• [THE TASK] Pictures must not appear in the copy. Restate exactly the lines below from the one with "Според АФП, вкупно 199 шумски пожари веќе" through the one with "SuaraINetizen.Com - Medan, Musyawarah", inclusive.

[[ DATASET ENTRIES, beginning ]]

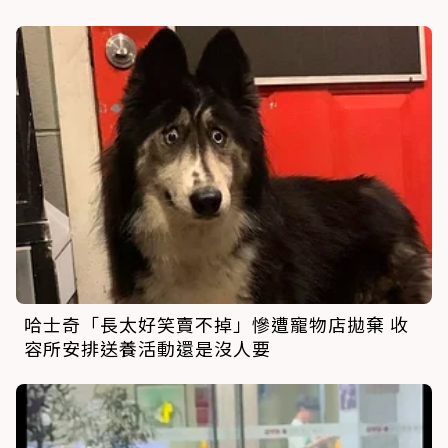
哈士奇「長太好笑賣不掉」慘遭寵物店拋棄 收
容所安排送養活動還是沒人要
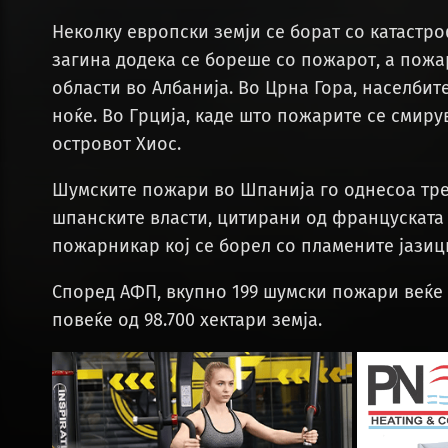
Неколку европски земји се борат со катаст
загина додека се бореше со пожарот, а пожа
области во Албанија. Во Црна Гора, населбит
ноќе. Во Грција, каде што пожарите се смиру
островот Хиос.
Шумските пожари во Шпанија го однесоа трет
шпанските власти, цитирани од француската 
пожарникар кој се борел со пламените јази
Според АФП, вкупно 199 шумски пожари веќе 
повеќе од 98.700 хектари земја.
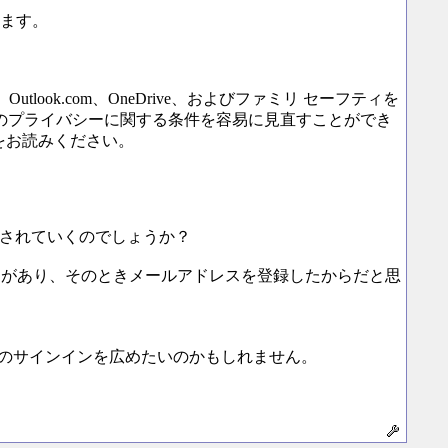
います。
ook.com、OneDrive、およびファミリ セーフティを
のプライバシーに関する条件を容易に見直すことができ
文をお読みください。
信されていくのでしょうか？
とがあり、そのときメールアドレスを登録したからだと思
でのサインインを広めたいのかもしれません。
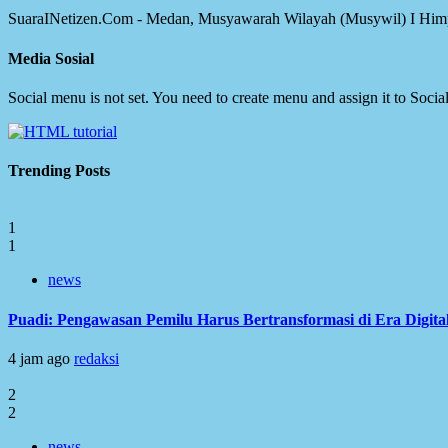
SuaraINetizen.Com - Medan, Musyawarah Wilayah (Musywil) I Himpun
Media Sosial
Social menu is not set. You need to create menu and assign it to Soc
Trending Posts
1
1
news
Puadi: Pengawasan Pemilu Harus Bertransformasi di Era Digita
4 jam ago
redaksi
2
2
news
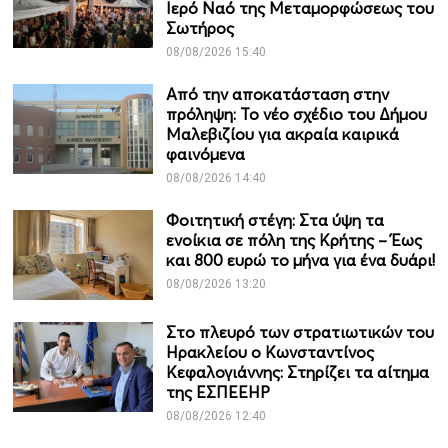
Ιερό Ναό της Μεταμορφώσεως του
Σωτήρος
08/08/2026 15:40
Από την αποκατάσταση στην
πρόληψη: Το νέο σχέδιο του Δήμου
Μαλεβιζίου για ακραία καιρικά
φαινόμενα
08/08/2026 14:40
Φοιτητική στέγη: Στα ύψη τα
ενοίκια σε πόλη της Κρήτης – Έως
και 800 ευρώ το μήνα για ένα δυάρι!
08/08/2026 13:20
Στο πλευρό των στρατιωτικών του
Ηρακλείου ο Κωνσταντίνος
Κεφαλογιάννης: Στηρίζει τα αίτημα
της ΕΣΠΕΕΗΡ
08/08/2026 12:40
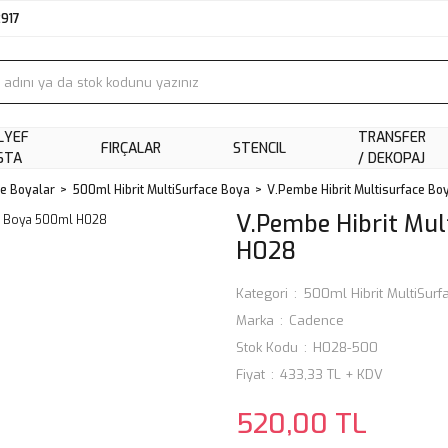
2917
LYEF
TRANSFER
FIRÇALAR
STENCIL
STA
/ DEKOPAJ
ce Boyalar
500ml Hibrit MultiSurface Boya
V.Pembe Hibrit Multisurface B
V.Pembe Hibrit Mu
H028
Kategori
500ml Hibrit MultiSur
Marka
Cadence
Stok Kodu
H028-500
Fiyat
433,33 TL + KDV
520,00 TL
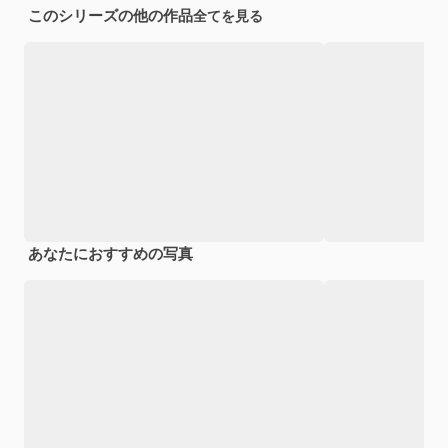
このシリーズの他の作品
全てを見る
あなたにおすすめの写真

[[ DATASET ENTRIES, end ]]

• [RESPONSE FOR THIS EXERCISE]
Според АФП, вкупно 199 шумски пожари веќе 
повеќе од 98.700 хектари земја.
います。
ook.com、OneDrive、およびファミリ セーフティを
のプライバシーに関する条件を容易に見直すことができ
文をお読みください。
信されていくのでしょうか？
とがあり、そのときメールアドレスを登録したからだと思
でのサインインを広めたいのかもしれません。
SuaraINetizen.Com - Medan, Musyawarah Wilayah (Musywil) I Himpun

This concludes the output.